Interesting article in the Salt Lake Tribune, published April 17, 2013:
Supreme Court rejects no-warrant DUI blood tests
Utah mentioned » Justice sites state as example of principle already in practice.
The Associated Press
First Published Apr 17 2013 11:25 am • Last Updated Apr 17 2013 08:34 pm
Washington • The Supreme Court ruled Wednesday that police usually must try to obtain a search warrant from a judge before ordering blood tests for drunken-driving suspects.
The justices sided with a Missouri man who was subjected to a blood test without a warrant and found to have nearly twice the legal limit of alcohol in his blood.
Justice Sonia Sotomayor wrote for the court that the natural dissipation of alcohol in the blood is generally not sufficient reason to jettison the requirement that police get a judge’s approval before drawing a blood sample.
Missouri and the Obama administration were asking the court to endorse a blanket rule that would have allowed the tests without a warrant.
Eight of the nine justices rejected that plea.
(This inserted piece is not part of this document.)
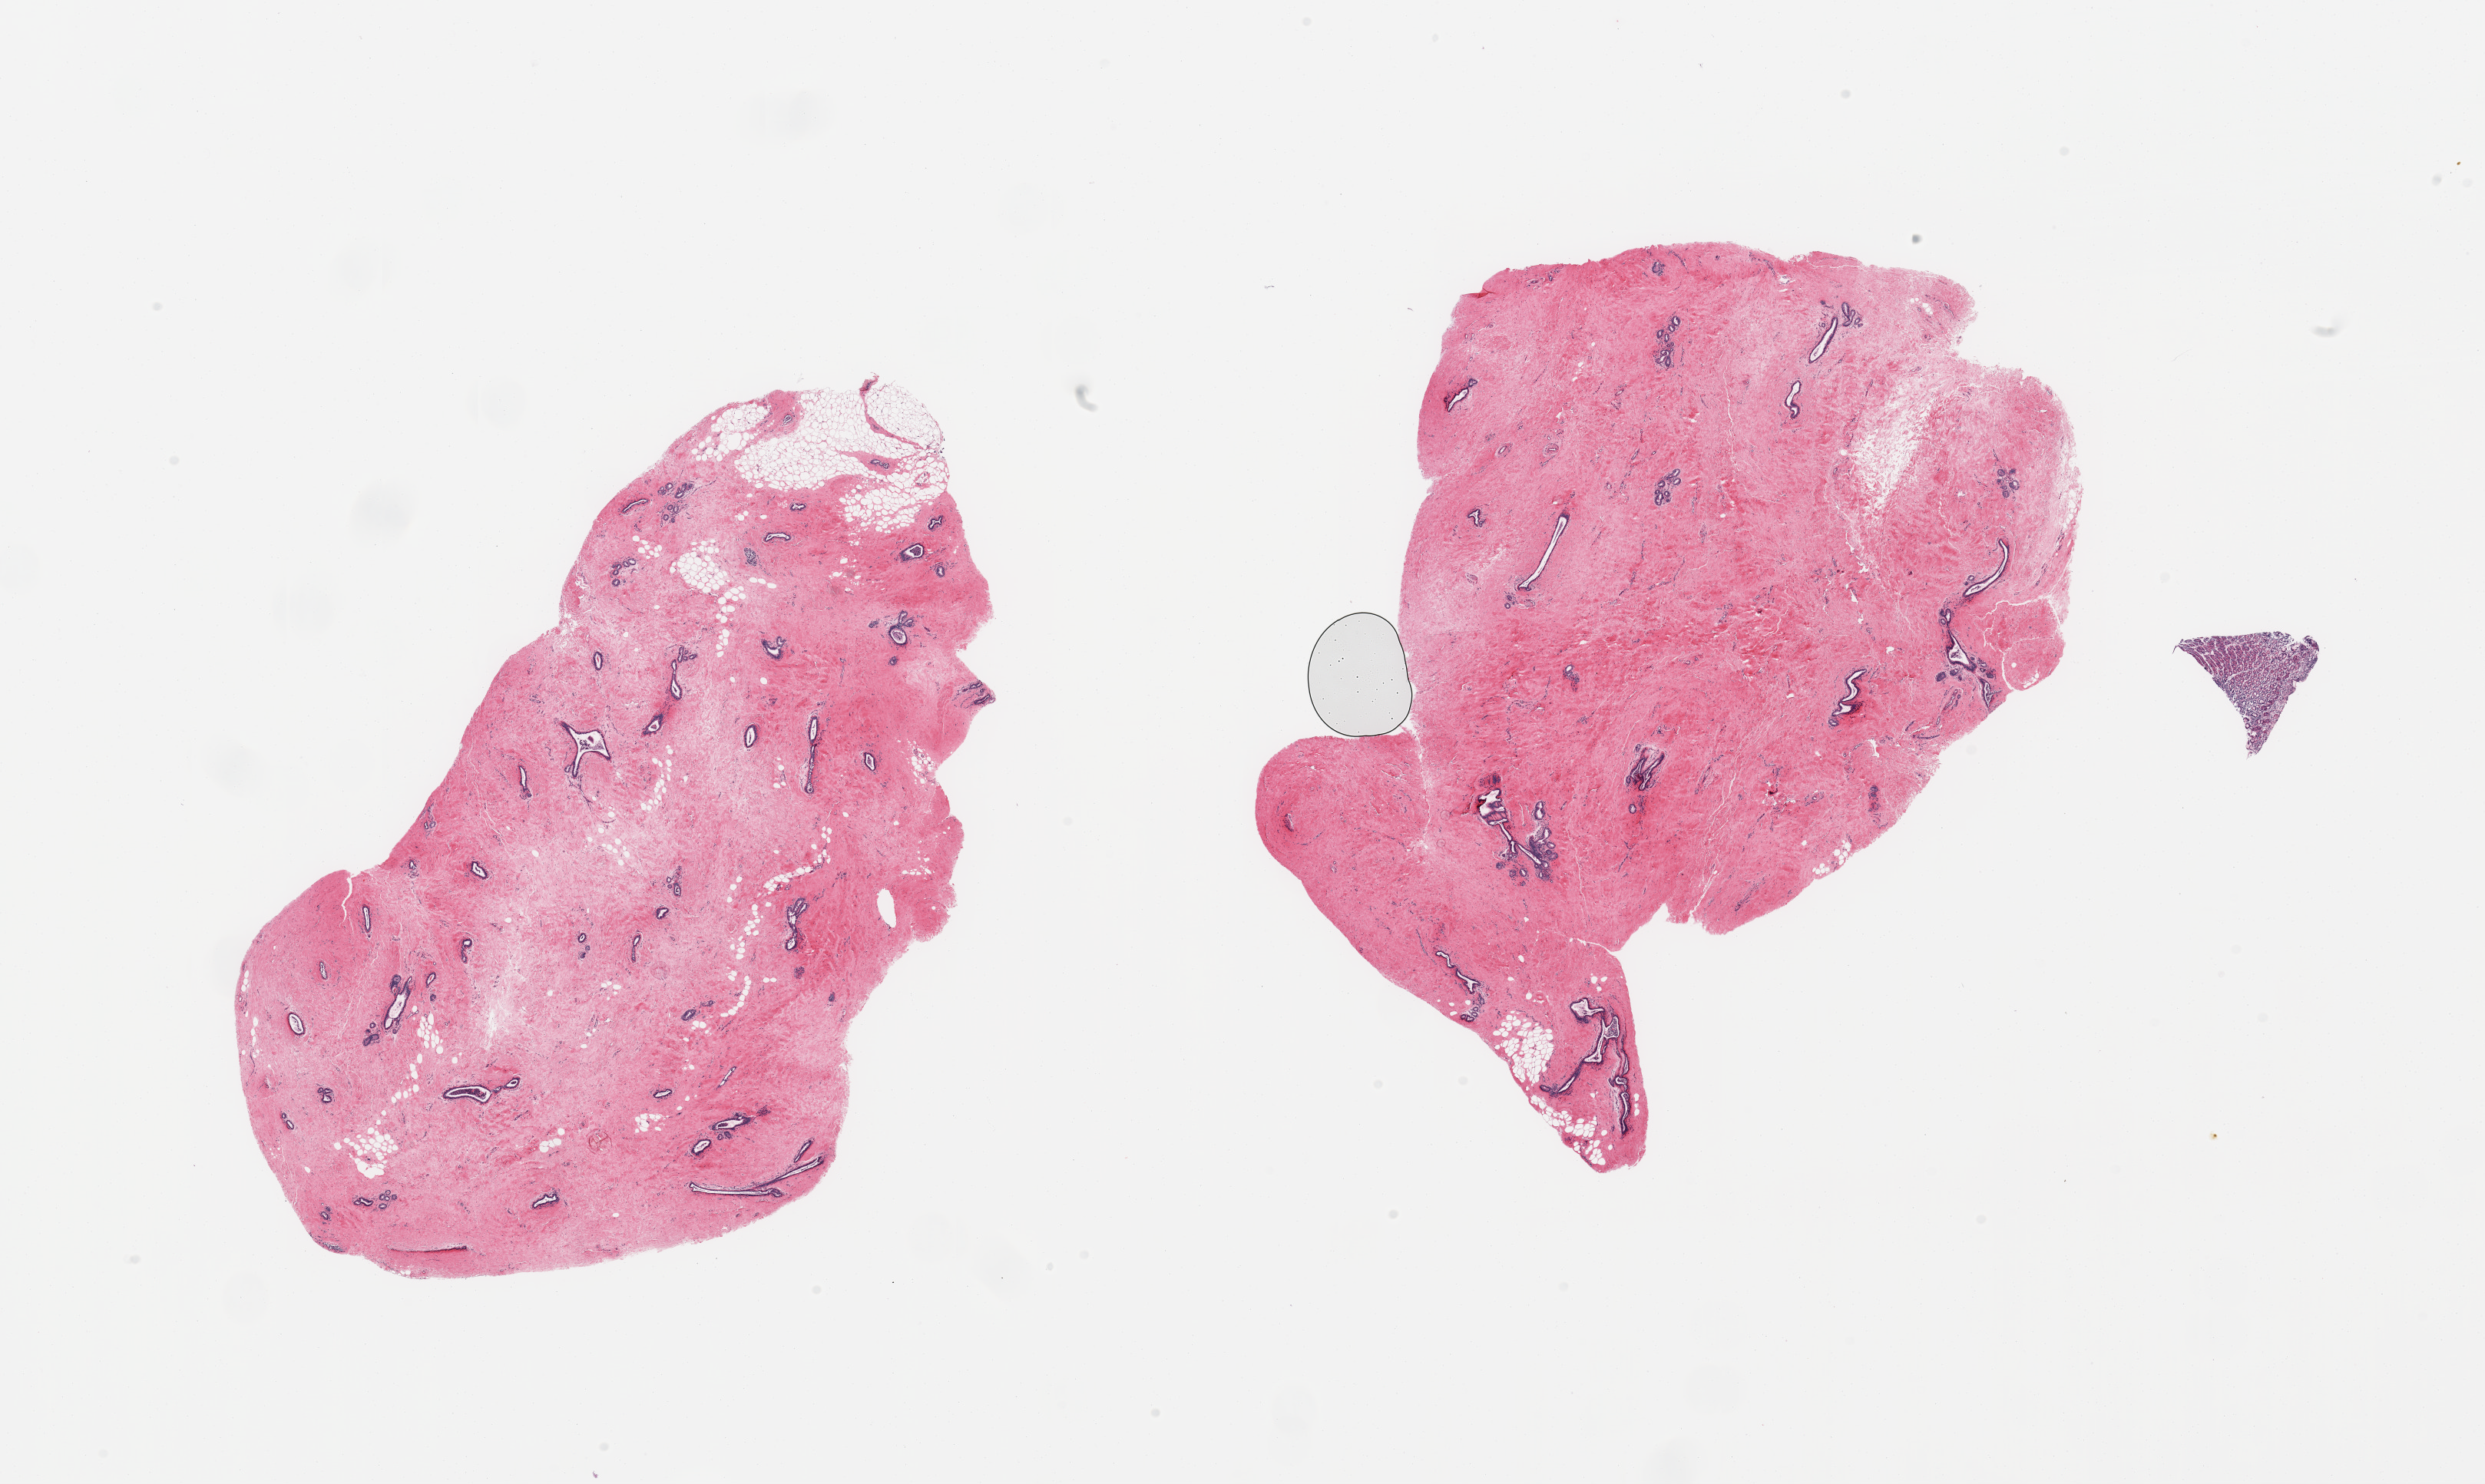
H&E whole-slide image, brightfield, shown as a low-resolution overview of the whole scanned area (about 25.6 x 15.3 mm, from a 20x scan); PAXgene-fixed paraffin-embedded (PFPE) section; target tissue: breast; tissue donor sample.
• review note (as recorded): 2 pieces; minimal fat, predominantly dense fibrocollagenous stroma with numerous embedded ducts; detached floater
Only Justice Clarence Thomas would have held that a warrantless blood test does not violate a suspect’s constitutional rights.
Paul Murphy, a spokesman for the Utah Attorney General’s Office, said in an email the ruling should have no impact on Utah. The Utah Supreme Court, Murphy wrote, has already made a similar ruling.
Troopers with the Utah Highway Patrol, which makes far more drunk driving arrests than any police force in the state, are trained to obtain warrants if there is time and opportunity, said UHP Sgt. Terry Woodward, but UHP permits warrantless blood draws in some circumstances, such as if the suspect is unconscious and about to enter surgery.
In a concurring opinion, Chief Justice John Roberts mentioned Utah’s system of electronically issuing search warrants to police on the scene as an example of how modern police can conveniently obtain a warrant to take a suspect’s blood.
Justices also cited a 2006 Supreme Court case originating in Utah called Brigham City v. Stuart. In that opinion, the court sided with Brigham City police after they entered a home without a warrant to try stop what they thought was an assault. But in Wednesday’s ruling, the justices cited it as an example of how police and the courts must look at the totality of the circumstances in determining whether police can make an intrusion without a warrant.
Wednesday’s ruling stemmed from the arrest of Tyler McNeely in Missouri’s rural Cape Girardeau County. A state trooper stopped McNeely’s speeding, swerving car. The driver, who had two previous drunken-driving convictions, refused to submit to a breath test to measure the alcohol level in his body.
He failed several field sobriety tests. The arresting officer, Cpl. Mark Winder of the Missouri State Highway Patrol, said McNeely’s speech was slurred and he was unsteady on his feet.
There seemed little dispute that Winder had enough evidence to get a warrant for a blood test, but chose not to. Instead, he drove McNeely to a hospital. A technician drew blood from McNeely, who was handcuffed throughout the process.
McNeely’s blood-alcohol content was 0.154 percent, well above the 0.08 percent legal limit.
But the Missouri Supreme Court upheld a lower court order that threw out the results of the blood test. The state high court said the blood test violated the Constitution’s prohibition against unreasonable searches and seizures. Police need a warrant to take a suspect’s blood except when a delay could threaten a life or destroy potential evidence, the Missouri court said.
About half the states already prohibit warrantless blood tests in all or most suspected drunken-driving cases.
The Supreme Court did not offer much guidance Wednesday about when police may dispense with a warrant. Justice Anthony Kennedy, in a separate opinion, said a later case may give the court to opportunity to say more on that subject.
The case is Missouri v. McNeely, 11-1425.
— The Tribune’s Nate Carlisle contributed to this report.